Dit is het tweede van twee artikels die dieper duiken in de Chinese autowereld en welke impact die heeft op Europa. In het eerste deel gaven we een korte schets van de ontwikkeling van de Chinese auto-industrie sinds de jaren 2000. Deze keer gaan we meer in detail over hoe de Chinese autoconstructeurs zich onderscheiden van de westerse, op basis van observaties van het autosalon van Shanghai dit jaar.
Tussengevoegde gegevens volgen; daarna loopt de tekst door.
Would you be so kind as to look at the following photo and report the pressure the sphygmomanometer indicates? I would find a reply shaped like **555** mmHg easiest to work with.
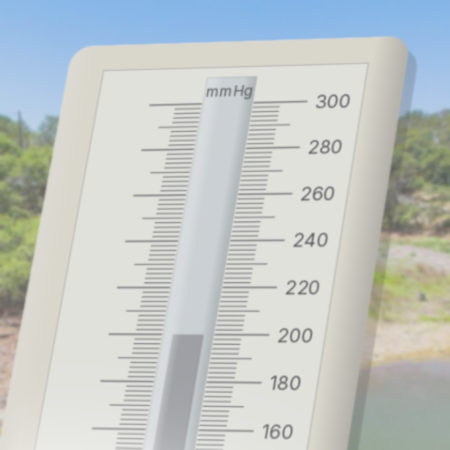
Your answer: **200** mmHg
NIO ET7, Auto Shanghai 2023

 

Eerst en alleen elektrisch

De Chinese constructeurs zijn duidelijk gefocust op het bouwen van goede elektrische wagens, en daarmee basta. Ze doen zelfs niet de moeite om auto’s met een verbrandingsmotor te tonen. In het vorige artikel beschreef ik al hoe China bewust die weg is ingeslaan om een concurrentievoordeel te behalen op de automarkt. Dat viel des te meer op op het autosalon van Shanghai. Op de stands van Chinese constructeurs waren er enkel elektrische wagens te zien, of toch op de meest prominente plekken, met nog wat brandstofauto’s op de achtergrond.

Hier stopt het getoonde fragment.